* [DOCUMENT EXCERPT]
..........
Since initiating this action, Plaintiff has done little to move this case forward. This is evident in his failure to engage in the discovery and mediation processes in any meaningful manner and their violation of Court's Orders. This misconduct has prejudiced Defendant by inhibiting its ability to defend against this action and to attempt to resolve this matter amicably, therefore satisfying the second Poulis factor, which weighs in favor of dismissal of this matter. See, e.g., Payamps v. Huan Le, Civ. Act. No. 12-7021, 2013 WL 6326379, at *3 (D.N.J. Dec. 4, 2013) (citations omitted) (adopting the report and recommendation of the Magistrate Judge).
..........
* [WHAT IS NEEDED]
In the legal excerpt, which Poulis factor does the plaintiff's misconduct satisfy?

Records from a data source
..........
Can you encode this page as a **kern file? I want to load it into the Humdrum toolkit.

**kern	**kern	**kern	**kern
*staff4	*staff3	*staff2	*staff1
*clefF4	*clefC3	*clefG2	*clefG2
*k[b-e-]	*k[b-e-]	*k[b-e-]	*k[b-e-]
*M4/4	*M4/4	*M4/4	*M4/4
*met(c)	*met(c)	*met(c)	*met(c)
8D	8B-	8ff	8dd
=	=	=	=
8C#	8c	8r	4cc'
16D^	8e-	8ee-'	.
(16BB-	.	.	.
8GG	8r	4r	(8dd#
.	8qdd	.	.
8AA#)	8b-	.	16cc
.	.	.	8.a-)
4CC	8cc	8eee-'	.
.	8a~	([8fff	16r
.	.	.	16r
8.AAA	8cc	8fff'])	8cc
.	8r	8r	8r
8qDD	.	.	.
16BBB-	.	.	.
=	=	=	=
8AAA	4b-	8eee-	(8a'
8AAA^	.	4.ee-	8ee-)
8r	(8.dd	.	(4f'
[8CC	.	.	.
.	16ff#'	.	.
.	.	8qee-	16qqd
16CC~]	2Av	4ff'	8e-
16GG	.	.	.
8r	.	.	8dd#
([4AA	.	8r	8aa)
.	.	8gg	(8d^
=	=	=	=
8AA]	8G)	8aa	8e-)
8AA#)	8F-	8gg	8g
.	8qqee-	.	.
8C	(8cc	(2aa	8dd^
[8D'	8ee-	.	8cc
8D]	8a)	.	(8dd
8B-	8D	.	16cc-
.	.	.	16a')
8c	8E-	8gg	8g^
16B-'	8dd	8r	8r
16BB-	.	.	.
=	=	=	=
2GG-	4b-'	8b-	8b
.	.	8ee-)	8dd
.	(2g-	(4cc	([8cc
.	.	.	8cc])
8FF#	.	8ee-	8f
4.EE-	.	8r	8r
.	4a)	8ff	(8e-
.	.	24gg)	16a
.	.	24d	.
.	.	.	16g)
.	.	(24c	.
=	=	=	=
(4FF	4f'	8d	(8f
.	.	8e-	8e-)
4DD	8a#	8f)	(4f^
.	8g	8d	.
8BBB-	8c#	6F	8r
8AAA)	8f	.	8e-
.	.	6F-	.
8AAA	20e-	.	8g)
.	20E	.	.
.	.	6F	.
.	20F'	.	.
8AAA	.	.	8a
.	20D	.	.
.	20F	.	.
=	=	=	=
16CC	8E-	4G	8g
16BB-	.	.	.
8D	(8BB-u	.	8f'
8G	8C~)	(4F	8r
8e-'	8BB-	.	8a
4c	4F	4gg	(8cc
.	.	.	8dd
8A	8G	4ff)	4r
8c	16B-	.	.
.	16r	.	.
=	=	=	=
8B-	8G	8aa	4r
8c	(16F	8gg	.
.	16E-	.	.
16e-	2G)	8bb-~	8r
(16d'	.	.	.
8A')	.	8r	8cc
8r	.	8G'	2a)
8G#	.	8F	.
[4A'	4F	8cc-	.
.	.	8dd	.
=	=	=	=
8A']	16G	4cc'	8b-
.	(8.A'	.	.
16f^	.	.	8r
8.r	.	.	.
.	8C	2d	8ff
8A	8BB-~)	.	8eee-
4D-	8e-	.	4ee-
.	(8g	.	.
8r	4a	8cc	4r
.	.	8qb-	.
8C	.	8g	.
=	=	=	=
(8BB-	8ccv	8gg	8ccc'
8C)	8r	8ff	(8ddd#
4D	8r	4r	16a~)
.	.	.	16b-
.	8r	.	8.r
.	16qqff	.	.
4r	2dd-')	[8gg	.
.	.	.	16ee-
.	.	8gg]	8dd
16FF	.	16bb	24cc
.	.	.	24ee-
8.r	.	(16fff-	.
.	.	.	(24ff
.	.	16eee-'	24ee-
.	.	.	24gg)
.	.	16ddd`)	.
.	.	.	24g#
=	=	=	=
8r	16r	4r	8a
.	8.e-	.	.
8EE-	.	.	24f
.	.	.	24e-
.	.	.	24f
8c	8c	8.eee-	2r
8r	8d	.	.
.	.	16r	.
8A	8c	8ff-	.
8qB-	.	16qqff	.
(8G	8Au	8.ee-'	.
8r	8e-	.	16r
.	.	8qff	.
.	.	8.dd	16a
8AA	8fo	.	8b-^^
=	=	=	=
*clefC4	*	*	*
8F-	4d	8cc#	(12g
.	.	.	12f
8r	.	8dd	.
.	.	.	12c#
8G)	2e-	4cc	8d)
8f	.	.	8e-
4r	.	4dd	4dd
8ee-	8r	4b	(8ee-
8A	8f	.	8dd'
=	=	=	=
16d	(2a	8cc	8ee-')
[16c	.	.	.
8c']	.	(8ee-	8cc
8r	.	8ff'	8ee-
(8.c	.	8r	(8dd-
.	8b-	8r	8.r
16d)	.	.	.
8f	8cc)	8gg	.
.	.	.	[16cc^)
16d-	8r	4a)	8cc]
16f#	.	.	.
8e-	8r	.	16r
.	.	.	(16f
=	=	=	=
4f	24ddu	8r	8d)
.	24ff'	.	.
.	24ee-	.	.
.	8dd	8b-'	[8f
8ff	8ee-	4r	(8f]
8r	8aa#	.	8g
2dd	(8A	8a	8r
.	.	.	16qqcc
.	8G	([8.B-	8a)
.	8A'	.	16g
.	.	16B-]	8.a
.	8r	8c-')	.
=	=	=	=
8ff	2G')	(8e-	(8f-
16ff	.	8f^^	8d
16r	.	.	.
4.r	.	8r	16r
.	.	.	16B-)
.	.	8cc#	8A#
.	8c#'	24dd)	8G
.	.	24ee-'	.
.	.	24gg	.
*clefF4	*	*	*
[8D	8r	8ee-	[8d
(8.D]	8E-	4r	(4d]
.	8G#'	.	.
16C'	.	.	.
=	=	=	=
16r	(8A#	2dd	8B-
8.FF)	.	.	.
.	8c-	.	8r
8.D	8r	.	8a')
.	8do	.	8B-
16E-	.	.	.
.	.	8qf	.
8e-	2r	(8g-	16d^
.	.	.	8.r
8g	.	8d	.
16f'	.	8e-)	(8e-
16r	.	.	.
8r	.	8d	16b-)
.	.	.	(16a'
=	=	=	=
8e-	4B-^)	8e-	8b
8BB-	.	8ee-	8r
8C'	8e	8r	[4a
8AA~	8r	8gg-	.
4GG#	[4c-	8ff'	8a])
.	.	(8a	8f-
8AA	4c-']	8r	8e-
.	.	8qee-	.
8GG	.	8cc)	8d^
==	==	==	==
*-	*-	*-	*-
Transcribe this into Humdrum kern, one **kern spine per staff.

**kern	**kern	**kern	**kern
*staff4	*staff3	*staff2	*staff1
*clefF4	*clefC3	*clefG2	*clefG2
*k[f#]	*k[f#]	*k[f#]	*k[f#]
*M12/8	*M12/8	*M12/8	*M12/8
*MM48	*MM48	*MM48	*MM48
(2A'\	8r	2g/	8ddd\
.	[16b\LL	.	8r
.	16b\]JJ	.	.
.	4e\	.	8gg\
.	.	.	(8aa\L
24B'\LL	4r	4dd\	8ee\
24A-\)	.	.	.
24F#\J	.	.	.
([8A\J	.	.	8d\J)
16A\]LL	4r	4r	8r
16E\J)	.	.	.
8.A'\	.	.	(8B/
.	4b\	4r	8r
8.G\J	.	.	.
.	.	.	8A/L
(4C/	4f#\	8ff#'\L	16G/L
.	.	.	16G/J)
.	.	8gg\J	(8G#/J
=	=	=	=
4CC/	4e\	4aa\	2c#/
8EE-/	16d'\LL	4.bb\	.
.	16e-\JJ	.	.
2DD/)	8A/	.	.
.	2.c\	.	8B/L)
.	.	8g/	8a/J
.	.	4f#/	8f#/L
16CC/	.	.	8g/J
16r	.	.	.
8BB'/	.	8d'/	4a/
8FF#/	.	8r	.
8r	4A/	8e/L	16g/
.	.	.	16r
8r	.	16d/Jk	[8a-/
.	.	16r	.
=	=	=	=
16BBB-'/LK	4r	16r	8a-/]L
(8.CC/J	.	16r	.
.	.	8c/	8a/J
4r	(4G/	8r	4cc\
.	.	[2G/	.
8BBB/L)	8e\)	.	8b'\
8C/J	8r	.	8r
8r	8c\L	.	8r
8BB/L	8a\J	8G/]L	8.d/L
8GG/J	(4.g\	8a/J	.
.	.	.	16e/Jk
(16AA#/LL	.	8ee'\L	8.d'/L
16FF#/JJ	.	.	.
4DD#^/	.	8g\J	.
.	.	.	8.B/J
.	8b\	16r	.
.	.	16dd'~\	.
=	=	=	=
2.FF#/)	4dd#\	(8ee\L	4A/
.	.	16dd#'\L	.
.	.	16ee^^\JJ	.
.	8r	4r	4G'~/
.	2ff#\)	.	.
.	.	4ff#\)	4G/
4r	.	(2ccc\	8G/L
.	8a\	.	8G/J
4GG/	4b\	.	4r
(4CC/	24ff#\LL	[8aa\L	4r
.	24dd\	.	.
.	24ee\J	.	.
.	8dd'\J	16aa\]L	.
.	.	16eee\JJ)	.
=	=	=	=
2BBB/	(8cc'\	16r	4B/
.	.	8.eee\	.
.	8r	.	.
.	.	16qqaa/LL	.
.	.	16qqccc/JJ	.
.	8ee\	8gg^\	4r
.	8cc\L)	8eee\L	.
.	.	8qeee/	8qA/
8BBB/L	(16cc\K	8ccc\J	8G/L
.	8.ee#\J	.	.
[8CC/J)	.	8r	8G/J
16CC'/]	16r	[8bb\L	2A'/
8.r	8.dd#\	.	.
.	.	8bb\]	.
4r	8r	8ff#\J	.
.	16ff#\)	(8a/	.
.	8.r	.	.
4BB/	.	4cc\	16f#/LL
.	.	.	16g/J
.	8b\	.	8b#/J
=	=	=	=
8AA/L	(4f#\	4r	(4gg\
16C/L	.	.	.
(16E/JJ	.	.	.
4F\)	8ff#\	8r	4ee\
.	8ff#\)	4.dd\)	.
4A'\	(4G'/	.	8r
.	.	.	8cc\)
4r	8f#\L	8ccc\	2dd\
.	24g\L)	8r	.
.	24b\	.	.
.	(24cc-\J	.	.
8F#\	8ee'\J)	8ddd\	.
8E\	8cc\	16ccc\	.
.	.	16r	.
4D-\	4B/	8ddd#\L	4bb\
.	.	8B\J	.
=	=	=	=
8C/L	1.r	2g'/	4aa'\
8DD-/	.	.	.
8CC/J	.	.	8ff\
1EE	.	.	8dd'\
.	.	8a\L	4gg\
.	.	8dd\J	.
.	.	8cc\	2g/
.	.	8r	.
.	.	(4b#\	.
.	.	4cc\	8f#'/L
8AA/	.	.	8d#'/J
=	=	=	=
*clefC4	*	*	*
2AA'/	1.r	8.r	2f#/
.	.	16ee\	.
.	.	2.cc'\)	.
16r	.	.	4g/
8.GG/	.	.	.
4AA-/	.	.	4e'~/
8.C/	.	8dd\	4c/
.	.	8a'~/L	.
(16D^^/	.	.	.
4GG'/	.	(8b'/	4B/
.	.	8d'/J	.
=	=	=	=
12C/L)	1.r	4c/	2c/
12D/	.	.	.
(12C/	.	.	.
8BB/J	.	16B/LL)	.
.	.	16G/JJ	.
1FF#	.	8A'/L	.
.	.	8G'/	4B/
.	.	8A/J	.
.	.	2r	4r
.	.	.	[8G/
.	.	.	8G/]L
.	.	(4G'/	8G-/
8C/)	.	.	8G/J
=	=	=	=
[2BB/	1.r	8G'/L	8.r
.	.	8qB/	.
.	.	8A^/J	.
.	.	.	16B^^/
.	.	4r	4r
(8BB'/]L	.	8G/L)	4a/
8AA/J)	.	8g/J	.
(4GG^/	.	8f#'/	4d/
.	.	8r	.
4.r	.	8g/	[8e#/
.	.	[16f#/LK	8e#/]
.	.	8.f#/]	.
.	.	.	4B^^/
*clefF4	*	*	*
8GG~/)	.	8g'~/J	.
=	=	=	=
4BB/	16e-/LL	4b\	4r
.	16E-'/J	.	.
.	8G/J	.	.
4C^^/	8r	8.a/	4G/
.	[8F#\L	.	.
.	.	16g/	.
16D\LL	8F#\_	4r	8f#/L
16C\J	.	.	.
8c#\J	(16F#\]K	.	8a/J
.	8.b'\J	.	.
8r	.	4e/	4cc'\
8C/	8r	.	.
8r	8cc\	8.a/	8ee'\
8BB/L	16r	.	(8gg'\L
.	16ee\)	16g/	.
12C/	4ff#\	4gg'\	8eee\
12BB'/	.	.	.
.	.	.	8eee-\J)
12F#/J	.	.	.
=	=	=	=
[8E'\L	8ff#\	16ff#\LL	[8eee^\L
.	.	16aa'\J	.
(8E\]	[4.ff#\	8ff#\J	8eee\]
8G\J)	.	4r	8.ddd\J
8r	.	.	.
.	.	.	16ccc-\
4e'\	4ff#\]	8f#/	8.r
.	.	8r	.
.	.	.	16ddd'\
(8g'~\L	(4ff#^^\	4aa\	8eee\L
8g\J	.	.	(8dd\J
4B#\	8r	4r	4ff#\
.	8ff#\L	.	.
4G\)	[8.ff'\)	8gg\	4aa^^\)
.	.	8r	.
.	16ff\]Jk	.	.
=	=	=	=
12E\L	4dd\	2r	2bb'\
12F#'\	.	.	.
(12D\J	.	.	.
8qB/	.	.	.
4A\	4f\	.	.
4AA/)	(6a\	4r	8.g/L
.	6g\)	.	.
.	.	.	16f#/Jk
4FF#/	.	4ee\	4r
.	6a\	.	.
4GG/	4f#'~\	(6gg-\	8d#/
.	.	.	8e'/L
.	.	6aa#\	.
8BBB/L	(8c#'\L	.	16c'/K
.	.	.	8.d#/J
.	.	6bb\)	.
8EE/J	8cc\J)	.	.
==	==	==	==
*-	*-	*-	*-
..........
* [SOLUTION FOR THIS PROBLEM]
The second Poulis factor.